Pour les gouvernements du Congo, le Rwanda et l'Ouganda et le Haut Commissariat des Nations Unies pour les réfugiés (HCR):

3. Superviser et assurer un environnement sûr pour le retour des réfugiés dans le Kivu, notamment par:

 

a) effectuer un recensement des réfugiés sans papiers qui sont retournés au Kivu depuis l'été 2009, en partenariat avec le HCR lancement d'un processus de vérification de la nationalité et de délivrance de cartes d'électeur aux personnes admissibles avant les élections, et la relance du mécanisme conjoint de vérification Congo-Rwanda-Ouganda pour dissuader l'immigration clandestine dans le Kivu et

b) à partir de rapatriement des réfugiés en provenance du Rwanda et de l'Ouganda dans des conditions HCR, y compris le retour volontaire et la sécurité des zones de retour, les comités locaux de conciliation permanents (CLPC) doit décider si les conditions de sécurité le permettent rendement fondé sur des critères clairs et zones déterminées par la MONUSCO être sous administration parallèle ne doit pas être considéré comme ouvert pour le retour.

 

Pour le gouvernement du Congo:

4. Renforcer les institutions et les capacités pour favoriser la réconciliation intercommunautaire et de la gestion des différends, notamment par:

 

a) développer l'expertise pour gérer les conflits fonciers, y compris une commission foncière pour examiner les titres, le renforcement du STAREC, l'organisation du gouvernement congolais en charge des programmes de stabilisation, comme un mécanisme permanent de résolution des conflits; la mise en œuvre des résolutions de la conférence 2008 de Goma sur la paix et la sécurité, et en consacrant ressources et du personnel supplémentaires prises à travers un processus de recrutement transparent;

 

b) l'autonomisation des institutions provinciales avec des ressources et de l'autorité à répondre aux besoins locaux et en créant le cadre juridique et administratif pour régler les problèmes de représentation et de contradictions entre le droit coutumier et moderne politique minorités ethniques et

c) la tenue d'une table ronde avec les communautés locales, les autorités provinciales et les représentants nationaux pour définir des lignes directrices claires pour l'attribution postes dans l'administration provinciale; carte sur un processus consensuel pour éloigner les communautés locales des groupes armés, et adopter un code de conduite pour les activités politiques dans le Kivu.

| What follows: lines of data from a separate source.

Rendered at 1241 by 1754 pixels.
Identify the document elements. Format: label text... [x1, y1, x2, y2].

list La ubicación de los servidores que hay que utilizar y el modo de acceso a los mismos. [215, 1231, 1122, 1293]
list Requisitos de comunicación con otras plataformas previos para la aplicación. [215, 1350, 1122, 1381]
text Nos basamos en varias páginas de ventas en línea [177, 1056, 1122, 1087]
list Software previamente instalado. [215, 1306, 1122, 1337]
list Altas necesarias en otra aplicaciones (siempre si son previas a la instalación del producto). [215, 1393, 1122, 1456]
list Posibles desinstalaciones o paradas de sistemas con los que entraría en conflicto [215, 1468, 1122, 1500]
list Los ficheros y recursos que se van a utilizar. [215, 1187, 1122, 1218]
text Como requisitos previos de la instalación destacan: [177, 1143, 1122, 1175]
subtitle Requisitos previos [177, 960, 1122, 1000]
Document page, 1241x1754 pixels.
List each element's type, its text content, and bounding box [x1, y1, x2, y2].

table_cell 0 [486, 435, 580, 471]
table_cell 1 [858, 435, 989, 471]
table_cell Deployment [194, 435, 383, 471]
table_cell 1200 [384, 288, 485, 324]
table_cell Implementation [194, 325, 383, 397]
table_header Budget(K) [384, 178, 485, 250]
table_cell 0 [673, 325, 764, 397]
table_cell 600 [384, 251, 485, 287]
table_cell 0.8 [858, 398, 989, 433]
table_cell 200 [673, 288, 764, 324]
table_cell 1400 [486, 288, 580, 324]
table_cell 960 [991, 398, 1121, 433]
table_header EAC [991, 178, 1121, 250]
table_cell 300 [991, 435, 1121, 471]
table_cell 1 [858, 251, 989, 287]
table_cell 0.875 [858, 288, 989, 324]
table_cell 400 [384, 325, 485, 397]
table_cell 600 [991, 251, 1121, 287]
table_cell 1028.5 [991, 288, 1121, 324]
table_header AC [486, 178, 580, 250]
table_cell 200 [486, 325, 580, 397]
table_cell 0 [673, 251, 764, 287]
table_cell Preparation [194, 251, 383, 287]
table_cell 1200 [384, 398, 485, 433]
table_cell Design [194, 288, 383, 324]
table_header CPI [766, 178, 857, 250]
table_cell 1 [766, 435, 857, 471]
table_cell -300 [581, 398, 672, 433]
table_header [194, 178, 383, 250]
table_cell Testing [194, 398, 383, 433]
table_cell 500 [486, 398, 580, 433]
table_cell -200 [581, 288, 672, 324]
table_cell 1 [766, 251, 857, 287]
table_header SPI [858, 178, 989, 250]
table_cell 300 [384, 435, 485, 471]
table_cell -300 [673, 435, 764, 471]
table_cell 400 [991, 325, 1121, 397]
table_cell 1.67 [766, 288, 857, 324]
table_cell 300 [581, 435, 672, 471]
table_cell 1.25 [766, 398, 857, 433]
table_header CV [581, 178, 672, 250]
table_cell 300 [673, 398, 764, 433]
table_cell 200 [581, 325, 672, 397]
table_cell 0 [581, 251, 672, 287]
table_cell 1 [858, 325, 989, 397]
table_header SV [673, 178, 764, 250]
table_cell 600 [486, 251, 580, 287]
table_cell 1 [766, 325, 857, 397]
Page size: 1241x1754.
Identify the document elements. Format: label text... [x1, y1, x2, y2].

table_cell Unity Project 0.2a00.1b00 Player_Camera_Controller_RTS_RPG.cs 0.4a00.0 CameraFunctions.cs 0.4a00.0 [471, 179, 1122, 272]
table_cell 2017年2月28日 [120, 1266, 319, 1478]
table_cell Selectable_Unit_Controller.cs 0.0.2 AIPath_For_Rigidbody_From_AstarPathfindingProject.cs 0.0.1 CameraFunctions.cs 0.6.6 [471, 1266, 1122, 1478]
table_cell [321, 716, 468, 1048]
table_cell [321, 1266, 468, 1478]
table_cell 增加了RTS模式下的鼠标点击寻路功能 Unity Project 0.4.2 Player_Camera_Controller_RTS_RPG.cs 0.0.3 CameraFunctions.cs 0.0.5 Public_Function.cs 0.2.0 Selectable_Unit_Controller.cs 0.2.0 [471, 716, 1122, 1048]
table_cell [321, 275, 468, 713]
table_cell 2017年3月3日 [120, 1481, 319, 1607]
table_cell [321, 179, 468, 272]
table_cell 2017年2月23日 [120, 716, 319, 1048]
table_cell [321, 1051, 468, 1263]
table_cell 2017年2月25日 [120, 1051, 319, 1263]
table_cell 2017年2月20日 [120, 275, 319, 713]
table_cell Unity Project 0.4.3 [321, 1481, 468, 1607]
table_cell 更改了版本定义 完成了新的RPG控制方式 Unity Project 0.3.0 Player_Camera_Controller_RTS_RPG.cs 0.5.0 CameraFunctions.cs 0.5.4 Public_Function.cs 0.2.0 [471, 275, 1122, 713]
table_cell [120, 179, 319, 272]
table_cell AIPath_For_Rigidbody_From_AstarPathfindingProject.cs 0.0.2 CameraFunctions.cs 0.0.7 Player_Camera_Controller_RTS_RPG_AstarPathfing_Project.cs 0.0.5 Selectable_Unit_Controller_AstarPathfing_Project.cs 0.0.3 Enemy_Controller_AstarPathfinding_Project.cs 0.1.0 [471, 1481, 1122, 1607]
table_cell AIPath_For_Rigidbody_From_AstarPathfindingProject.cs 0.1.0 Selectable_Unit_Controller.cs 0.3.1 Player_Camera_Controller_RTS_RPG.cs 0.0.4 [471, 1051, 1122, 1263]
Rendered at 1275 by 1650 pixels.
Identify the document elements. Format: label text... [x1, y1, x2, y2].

Pour les présidents du Congo, du Rwanda, de l'Ouganda et du Burundi:

5. Organiser un sommet extraordinaire de la Communauté économique des pays des Grands Lacs (CEPGL) à:

 

a) ouvrir des discussions politiques au niveau de chef d'État et présidé par la Banque africaine de développement (BAD) se mettre d'accord sur les questions de mouvements démographiques économique, la terre et, avec le but de former une vision mutuellement bénéfique pour l'avenir de la région des Grands Lacs ;

 

b) d'analyser l'histoire traumatique de la région, de manière à favoriser la réconciliation entre les Congolais et les Rwandais, et

c) s'engager à ne pas s'ingérer dans les efforts légitimes à la consolidation de l'Etat dans l'est du Congo.